Leon Böck (Technische Universität Darmstadt), Dave Levin (University of Maryland), Ramakrishna Padmanabhan (CAIDA), Christian Doerr (Hasso Plattner Institute), Max Mühlhäuser (Technical University of Darmstadt)
Estimating the size of a botnet is one of the most basic and important queries one can make when trying to understand the impact of a botnet. Surprisingly and unfortunately, this seemingly simple task has confounded many measurement efforts. While it may seem tempting to simply count the number of IP addresses observed to be infected, it is well-known that doing so can lead to drastic overestimates, as ISPs commonly assign new IP addresses to hosts.

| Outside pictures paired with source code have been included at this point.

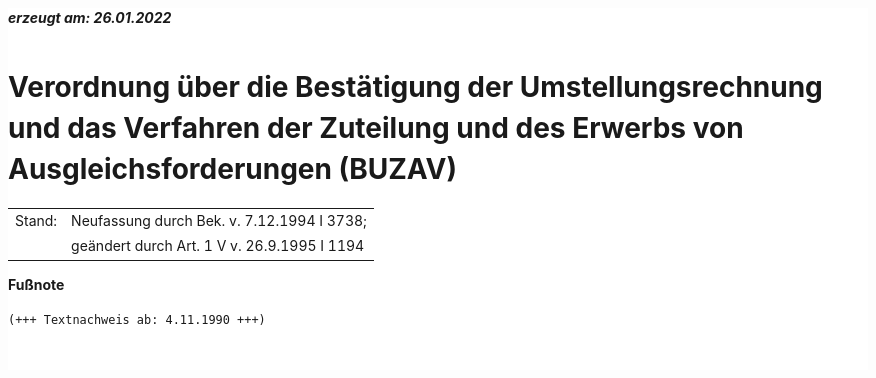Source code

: </tr>

<tr align="center" valign="bottom">

<td colspan="2">

  
  

##### erzeugt am: 26.01.2022

</td>

</tr>

</table>

<span id="BJNR023940990.html"></span>

# Verordnung über die Bestätigung der Umstellungsrechnung und das Verfahren der Zuteilung und des Erwerbs von Ausgleichsforderungen (BUZAV)

<div>

<div class="jnhtml">

|        |                                             |
| ------ | ------------------------------------------- |
| Stand: | Neufassung durch Bek. v. 7.12.1994 I 3738;  |
|        | geändert durch Art. 1 V v. 26.9.1995 I 1194 |

</div>

</div>

<div>

  
**Fußnote**

<div class="jnhtml">

<div>

<div class="jurAbsatz">

  

``` 
(+++ Textnachweis ab: 4.11.1990 +++)

 
```

</div>

</div>

</div>
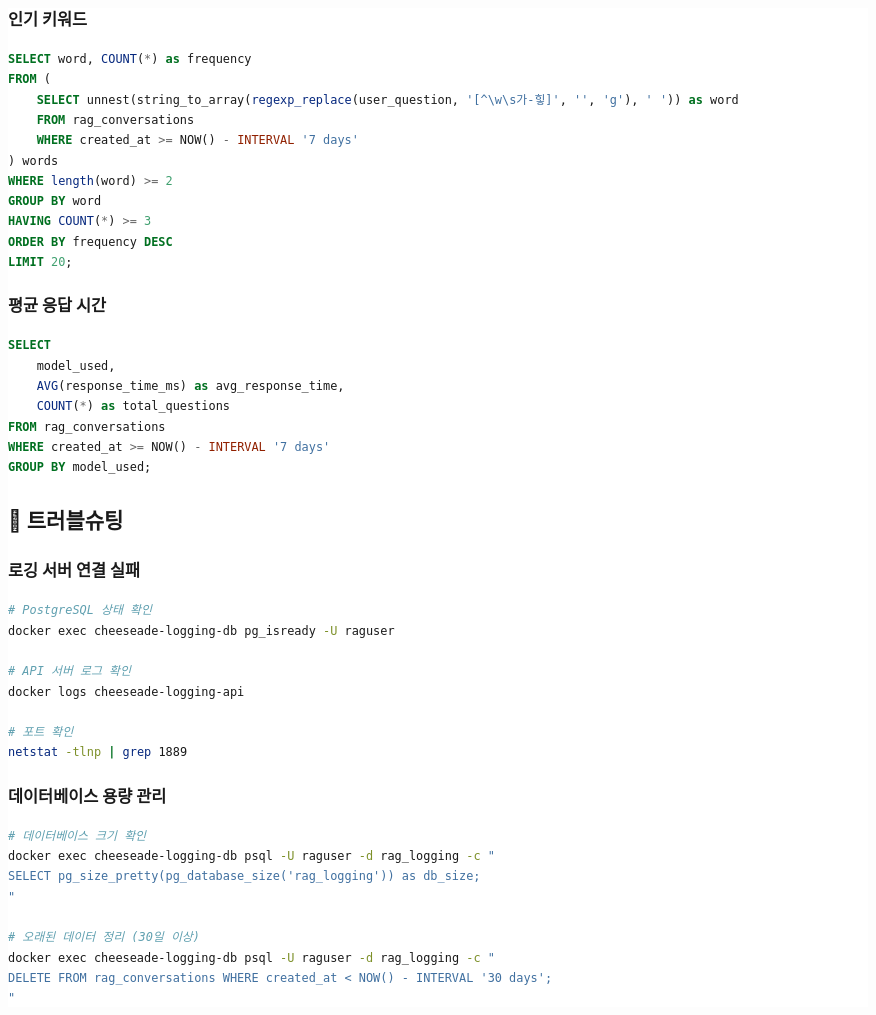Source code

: ### 인기 키워드
```sql
SELECT word, COUNT(*) as frequency
FROM (
    SELECT unnest(string_to_array(regexp_replace(user_question, '[^\w\s가-힣]', '', 'g'), ' ')) as word
    FROM rag_conversations 
    WHERE created_at >= NOW() - INTERVAL '7 days'
) words
WHERE length(word) >= 2
GROUP BY word
HAVING COUNT(*) >= 3
ORDER BY frequency DESC
LIMIT 20;
```

### 평균 응답 시간
```sql
SELECT 
    model_used,
    AVG(response_time_ms) as avg_response_time,
    COUNT(*) as total_questions
FROM rag_conversations 
WHERE created_at >= NOW() - INTERVAL '7 days'
GROUP BY model_used;
```

## 🚨 트러블슈팅

### 로깅 서버 연결 실패
```bash
# PostgreSQL 상태 확인
docker exec cheeseade-logging-db pg_isready -U raguser

# API 서버 로그 확인
docker logs cheeseade-logging-api

# 포트 확인
netstat -tlnp | grep 1889
```

### 데이터베이스 용량 관리
```bash
# 데이터베이스 크기 확인
docker exec cheeseade-logging-db psql -U raguser -d rag_logging -c "
SELECT pg_size_pretty(pg_database_size('rag_logging')) as db_size;
"

# 오래된 데이터 정리 (30일 이상)
docker exec cheeseade-logging-db psql -U raguser -d rag_logging -c "
DELETE FROM rag_conversations WHERE created_at < NOW() - INTERVAL '30 days';
"
```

As a result, estimating the number of infected hosts given longitudinal datasets of IP addresses has remained an open problem.
In this paper, we present a new data analysis technique, CARDCount, that provides more accurate size estimations by accounting for IP address reassignments. CARDCount can be applied on longer windows of observations than prior approaches (weeks compared to hours), and is the first technique of its kind to provide confidence intervals for its size estimations. We evaluate CARDCount on three real world datasets and show that it performs equally well to existing solutions on synthetic ideal situations, but drastically outperforms all previous work in realistic botnet situations. For the Hajime and Mirai botnets, we estimate that CARDCount, is 51.6% and 69.1% more accurate than the state of the art techniques when estimating the botnet size over a 28-day window.